Source extract:
Joanna Skrzypowska, Specialist in the Copernican Revolution Lab
I have been involved with the Centre for a few years. I used to coordinate evaluation studies on Copernicus’ offer and prepare reports. Now, I execute research conducted within the Science For You programme. I also work closely with the exhibition explainers – we cooperate in searching for inspirations on how best to support our visitors when they discover the world that surrounds us. I am fascinated by the ways people learn both at exhibitions and outside of them.
Associate Professor, University of California, Berkeley, Graduate School of Education
Dor Abrahamson is a specialist in learning sciences. His work focuses on designing and studying educational tools and solutions, and his main interest lies in cognitive aspects of mathematical thinking. He currently has an appointment as Associate Professor at the Graduate School of Education, University of California, Berkeley, where he runs the Embodied Design Research Laboratory. He draws on constructivist–enactivist and sociocultural theories to inform the design of interactive educational materials. In turn, he analyses empirical data collected in evaluation studies to develop theoretical models of mathematics learning as well as his pedagogical framework, embodied design. He has published widely in the peer-reviewed leading journals of his field.
Professor Educational Sciences, Free University Amsterdam, Endowed Professor Cognitive Development, Department of Developmental Psychology, University of Amsterdam & science museum NEMO
Prof. Maartje Raijmakers is a philosopher and developmental psychologist, at the forefront of research into cognitive processes of learning. A Professor Educational Science (Free University Amsterdam) and professor Cognitive Development (University of Amsterdam with science museum NEMO), where she studies children’s learning, exploration behaviour, and cognitive motivation. Her main interest lies in cognitive development, particularly the acquisition of scientific knowledge in the context of informal education. Her current projects concern the development of the learning process, with particular attention to education in the exact sciences, and the impact of individual differences on learning.

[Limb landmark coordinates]
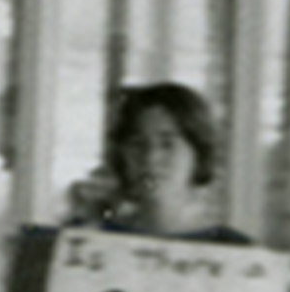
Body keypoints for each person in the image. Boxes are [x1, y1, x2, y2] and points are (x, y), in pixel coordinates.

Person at [64, 82, 251, 244]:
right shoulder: (92, 237)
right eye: (137, 144)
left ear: (198, 154)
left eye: (167, 145)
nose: (150, 158)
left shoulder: (234, 249)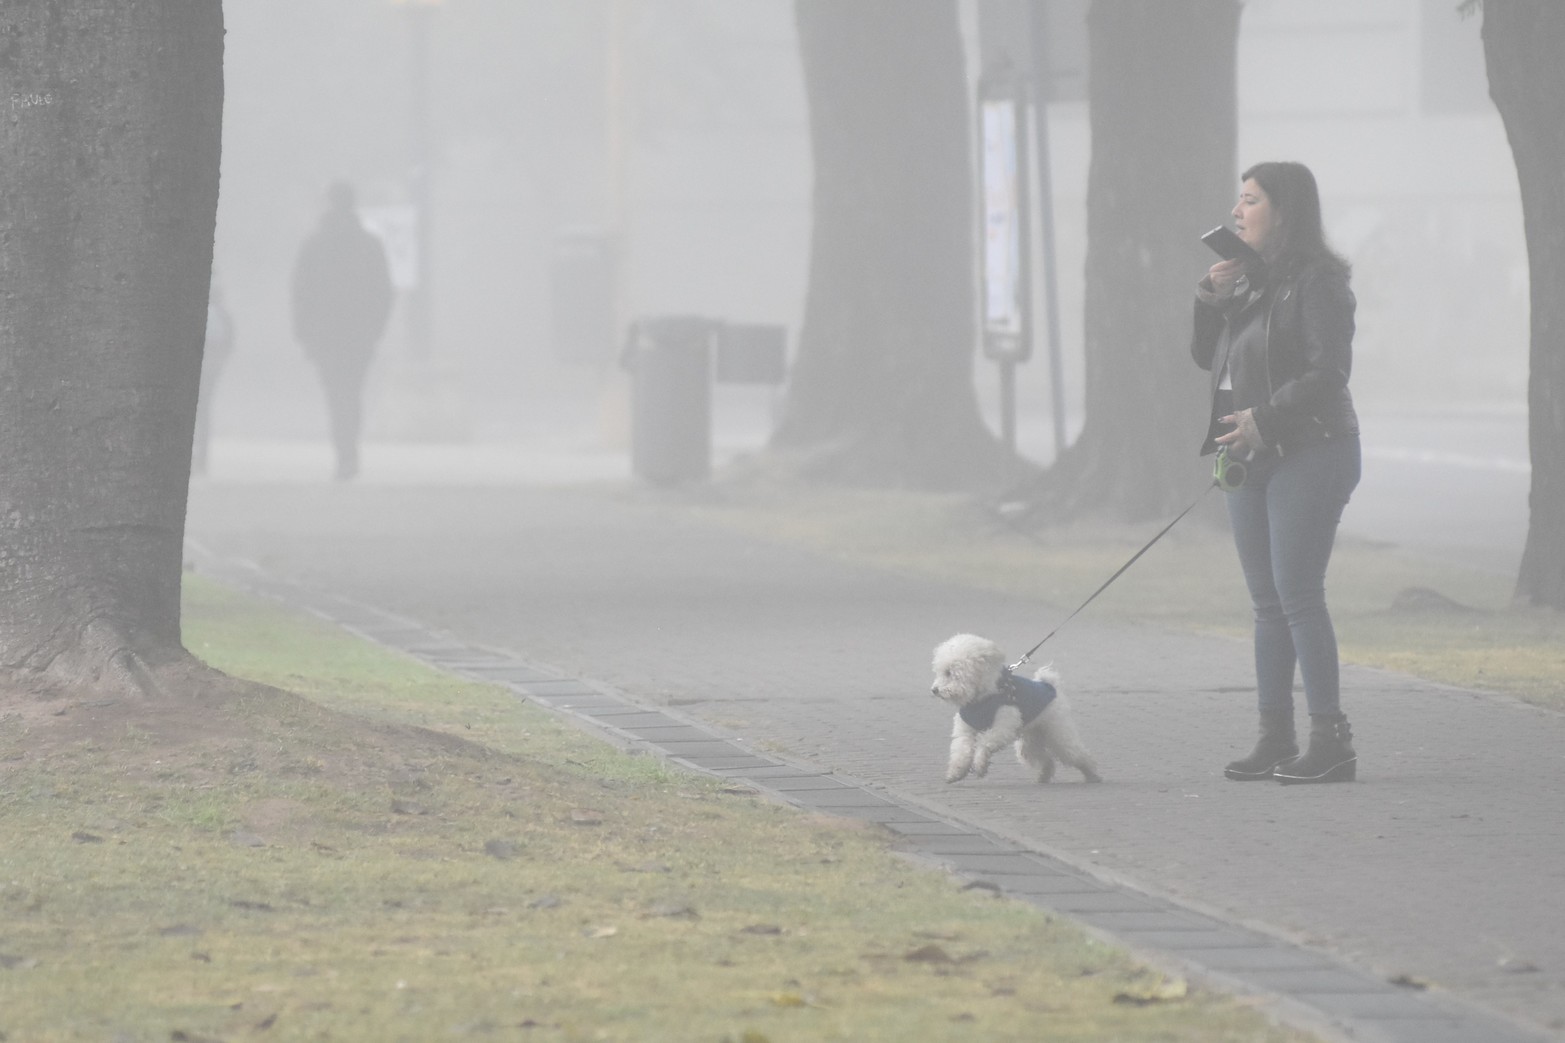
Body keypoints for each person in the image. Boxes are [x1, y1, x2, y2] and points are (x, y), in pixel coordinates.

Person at [1190, 161, 1362, 785]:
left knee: (1297, 594)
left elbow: (1328, 373)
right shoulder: (1253, 282)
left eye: (1251, 200)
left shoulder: (1319, 282)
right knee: (1266, 602)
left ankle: (1330, 739)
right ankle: (1275, 735)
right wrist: (1212, 296)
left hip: (1311, 450)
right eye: (1238, 200)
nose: (1238, 212)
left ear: (1284, 210)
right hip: (1248, 453)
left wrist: (1268, 416)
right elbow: (1205, 355)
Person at [291, 182, 394, 481]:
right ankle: (349, 453)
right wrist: (376, 329)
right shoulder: (369, 245)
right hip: (359, 336)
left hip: (325, 337)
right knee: (352, 393)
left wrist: (304, 334)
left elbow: (300, 292)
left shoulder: (314, 244)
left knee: (336, 394)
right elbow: (383, 292)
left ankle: (344, 453)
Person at [192, 275, 233, 476]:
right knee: (204, 412)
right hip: (212, 370)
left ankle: (199, 458)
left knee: (200, 411)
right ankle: (201, 459)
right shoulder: (222, 316)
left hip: (206, 370)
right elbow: (228, 344)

Exercise goal: Write what comes next in the researcher profiles, beginning after their final sentence and keeping the same style.

Solved exercise:
Maksymilian Bielecki, PhD,
I am a lecturer of the Faculty of Psychology at the University of Social Sciences and Humanities. What fascinates me is the use of research and statistical tools for solving science business and social problems. This is theory confronted with everyday life issues – or with another theory! As part of cooperation between my University and the Copernicus Science Centre I implement projects that allow us to better understand visitors’ interactions – between themselves and with the exhibits.
Professor Przemysław Biecek, PhD, Eng.
I conduct research on machine learning as well as data visualisation and perception. I am also interested in popularising data analysis techniques, which is why I created the BetaBit.wiki project. During my cooperation with the Copernicus Science Centre I helped to develop an econometric model that forecasts the number of visitors to the Heavens of Copernicus Planetarium. I use the data acquired in the CSC in analytical projects during my courses at the University of Warsaw and the Warsaw University of Technology. I am a statisticoholic.